→ Provided text:
= = =
When Slovenia was a part of Yugoslavia, the airport was regularly served by state airline JAT, mainly connecting Belgrade, Tivat and the Croatian Adriatic coast airports such as Dubrovnik and Split. Moreover, Misr Overseas Airways also connected it with Cairo.

In the early 1990s, passengers and cargo traffic reached record highs. Around 85,000 passengers and 700 tonnes of cargo were carried per year. In 1999 its runway was renovated, as was the airport's apron in 2000.

In 2002, Aerodrome Maribor llc was sold to Prevent Global plc from Slovenj Gradec, as a majority owner. In 2005 the instrument landing system ILS CAT I and the distribution transformer station were renovated. The airport was later served with scheduled flights by Slovenian Spirit, an arm of Styrian Spirit, which offered scheduled flights to Paris and Salzburg until March 2006. Styrian Spirit ended operations due to insolvency.

On 8 March 2007, Ryanair announced that it would commence service between London-Stansted and Maribor in June 2007, three times weekly. The expectations from this service included an increase in tourist exploration of the region, which has great potential for all-year-round offerings. The service started on 7 June 2007, but ended 27 March 2008.
= = =
→ Task directions:
Please rewrite the airport history starting with "On 8 March 2007, Ryanair" and going on through "27 March 2008.", substituting "twice weekly" for "three times weekly".

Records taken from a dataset
= = =
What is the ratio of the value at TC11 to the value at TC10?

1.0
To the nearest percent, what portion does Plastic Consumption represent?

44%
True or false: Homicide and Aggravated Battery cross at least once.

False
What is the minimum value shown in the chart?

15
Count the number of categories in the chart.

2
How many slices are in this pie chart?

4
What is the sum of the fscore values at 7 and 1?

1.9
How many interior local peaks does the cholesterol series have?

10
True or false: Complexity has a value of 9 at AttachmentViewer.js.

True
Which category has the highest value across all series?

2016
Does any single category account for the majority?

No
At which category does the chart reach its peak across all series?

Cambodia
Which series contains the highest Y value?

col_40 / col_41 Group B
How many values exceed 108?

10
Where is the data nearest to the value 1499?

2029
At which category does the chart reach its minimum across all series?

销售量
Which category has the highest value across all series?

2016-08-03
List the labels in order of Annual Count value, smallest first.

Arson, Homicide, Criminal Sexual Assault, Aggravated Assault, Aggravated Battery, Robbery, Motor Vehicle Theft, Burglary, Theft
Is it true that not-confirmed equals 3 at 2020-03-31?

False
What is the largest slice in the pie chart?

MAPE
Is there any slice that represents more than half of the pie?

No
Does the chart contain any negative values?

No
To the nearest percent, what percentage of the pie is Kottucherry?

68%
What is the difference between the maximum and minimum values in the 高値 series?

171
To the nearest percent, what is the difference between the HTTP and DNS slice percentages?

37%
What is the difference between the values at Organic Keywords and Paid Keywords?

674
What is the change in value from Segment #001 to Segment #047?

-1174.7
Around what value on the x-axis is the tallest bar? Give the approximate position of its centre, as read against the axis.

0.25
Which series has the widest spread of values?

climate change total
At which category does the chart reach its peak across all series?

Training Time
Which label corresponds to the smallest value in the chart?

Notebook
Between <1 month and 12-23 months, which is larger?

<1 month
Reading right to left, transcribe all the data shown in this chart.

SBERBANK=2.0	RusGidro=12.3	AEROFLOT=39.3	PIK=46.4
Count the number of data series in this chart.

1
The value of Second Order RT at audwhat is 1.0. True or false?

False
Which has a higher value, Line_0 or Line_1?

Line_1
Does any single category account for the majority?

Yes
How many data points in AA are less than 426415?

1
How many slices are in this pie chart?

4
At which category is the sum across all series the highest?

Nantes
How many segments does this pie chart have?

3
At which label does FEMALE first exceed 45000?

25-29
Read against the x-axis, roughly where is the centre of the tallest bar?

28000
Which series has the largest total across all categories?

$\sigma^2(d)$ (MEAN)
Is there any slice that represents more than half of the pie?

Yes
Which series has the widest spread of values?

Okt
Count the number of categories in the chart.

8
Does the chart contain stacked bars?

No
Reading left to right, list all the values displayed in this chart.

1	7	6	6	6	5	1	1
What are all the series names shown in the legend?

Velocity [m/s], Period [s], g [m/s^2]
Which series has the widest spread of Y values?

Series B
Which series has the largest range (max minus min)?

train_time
= = =
→ Response area:
On 8 March 2007, Ryanair announced that it would commence service between London-Stansted and Maribor in June 2007, twice weekly. The expectations from this service included an increase in tourist exploration of the region, which has great potential for all-year-round offerings. The service started on 7 June 2007, but ended 27 March 2008.